I believe I did 'vacuum analyze'. If info from 'vacuum verbose' would be
useful to your team, I can try to set up and reproduce this. I would
have to create a 3-million row table with an index on it, then delete
832,000 rows which I did last nite, then try again.

Tim

-- 
Founder - PHPBuilder.com / Geocrawler.com
Lead Developer - SourceForge
VA Linux Systems
408-542-5723

Re: Eternal vacuuming....

From

"Marc G. Fournier"

Date:

11 May 2000, 15:04:48

On Thu, 11 May 2000, Tim Perdue wrote:

> "Marc G. Fournier" wrote:
> > what does a 'vacuum verbose' show for you?  and youa ren't doing a 'vacuum
> > analyze', are you?
> 
> I believe I did 'vacuum analyze'. If info from 'vacuum verbose' would be
> useful to your team, I can try to set up and reproduce this.
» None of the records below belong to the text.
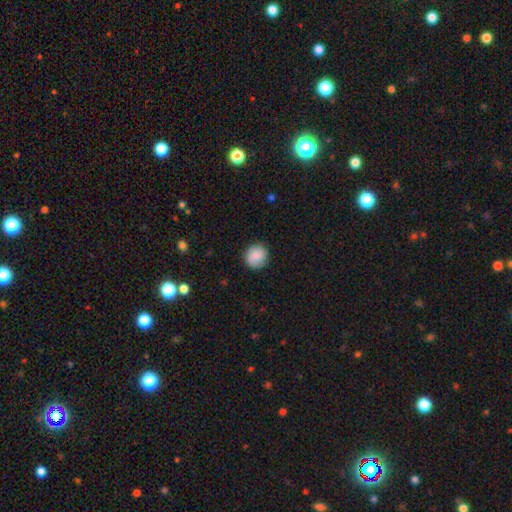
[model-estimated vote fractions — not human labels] Overall: smooth (85%). How rounded: round (89%). Merging: none (86%).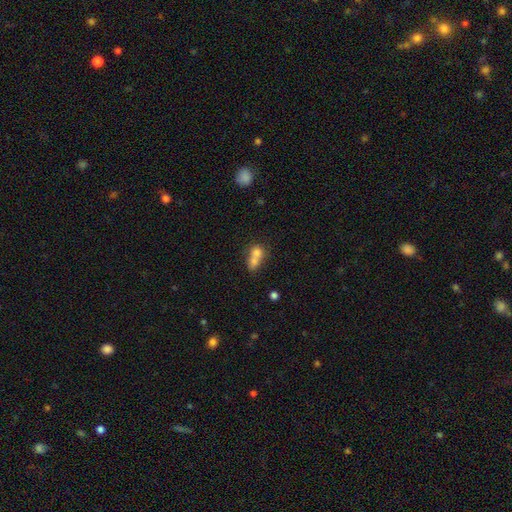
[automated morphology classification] A smooth galaxy with no disk features (71%) that is in between round and cigar-shaped (51%). Merging: merger (70%).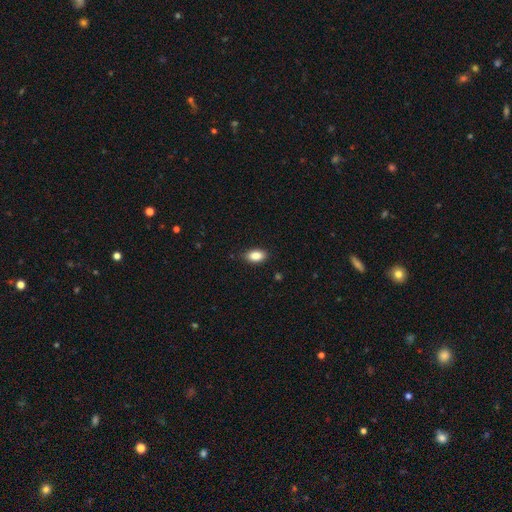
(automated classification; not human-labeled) Smooth or featured?
  - smooth: 87% *
  - star or artifact: 8%
  - featured or disk: 5%
How rounded?
  - in between: 90% *
  - round: 7%
  - cigar-shaped: 2%
Merging?
  - none: 86% *
  - minor disturbance: 11%
  - major disturbance: 2%
  - merger: 1%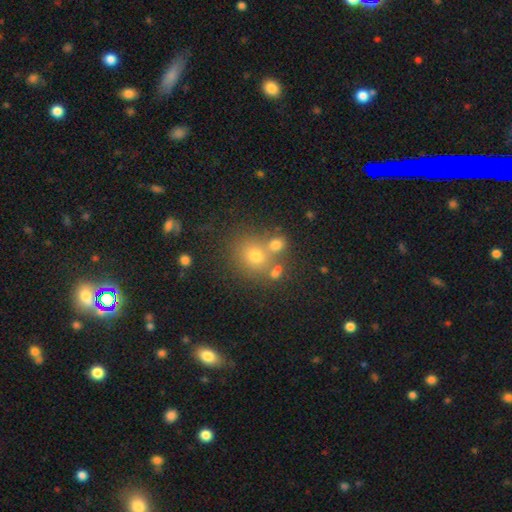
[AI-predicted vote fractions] smooth-or-featured: smooth: 67% | star or artifact: 19% | featured or disk: 14%
  how-rounded: round: 81% | in between: 18% | cigar-shaped: 1%
  merging: none: 60% | merger: 26% | minor disturbance: 10% | major disturbance: 4%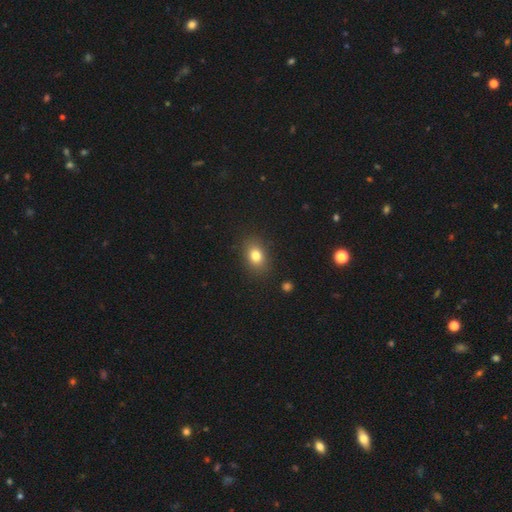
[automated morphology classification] type=smooth (79%); roundness=in between (66%); merging=none (86%).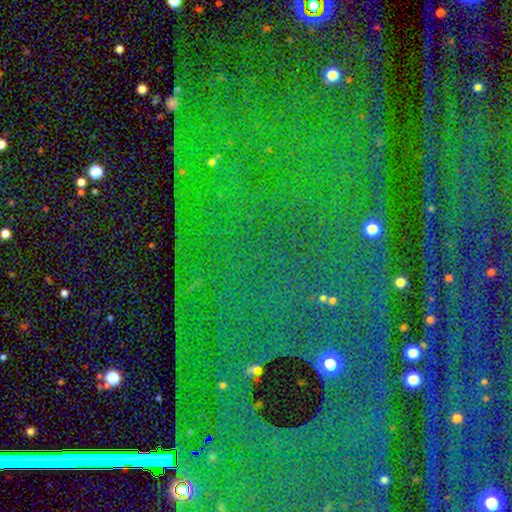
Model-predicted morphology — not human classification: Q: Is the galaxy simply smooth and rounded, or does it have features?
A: star or artifact — 86%.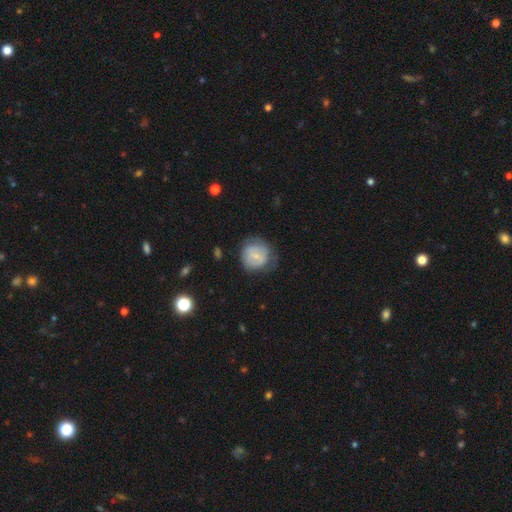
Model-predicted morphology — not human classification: Smooth or featured? Predicted: smooth (p=0.63). How rounded? Predicted: round (p=0.87). Merging? Predicted: none (p=0.61).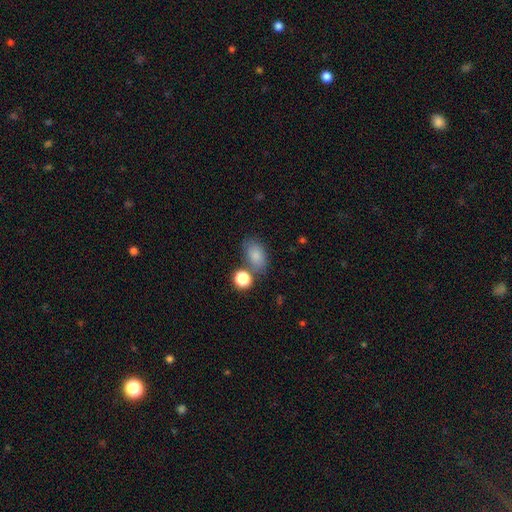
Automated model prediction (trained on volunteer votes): smooth 82%, star or artifact 10%, featured or disk 8%. Down the decision tree: how rounded — in between (85%); merging — none (62%).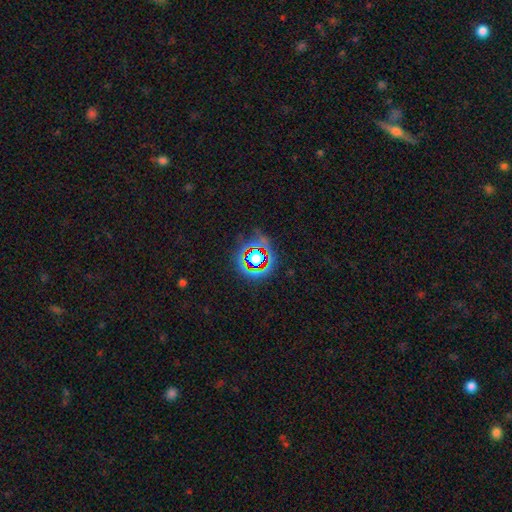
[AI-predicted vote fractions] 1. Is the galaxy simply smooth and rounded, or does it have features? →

I would
> have to create a 3-million row table with an index on it, then delete
> 832,000 rows which I did last nite, then try again.

Okay, vacuum analyze is, from my experiences, atrociously slow ... it
*feels* faster, at least, if you do a simple vacuum first, then do the
analyze, but that might be just perception ...

Can you try just a simple 'vacuum verbose' first, without the analyze, and
see if that also takes 12hrs?

Also, what are you running this on?  Memory?  CPU?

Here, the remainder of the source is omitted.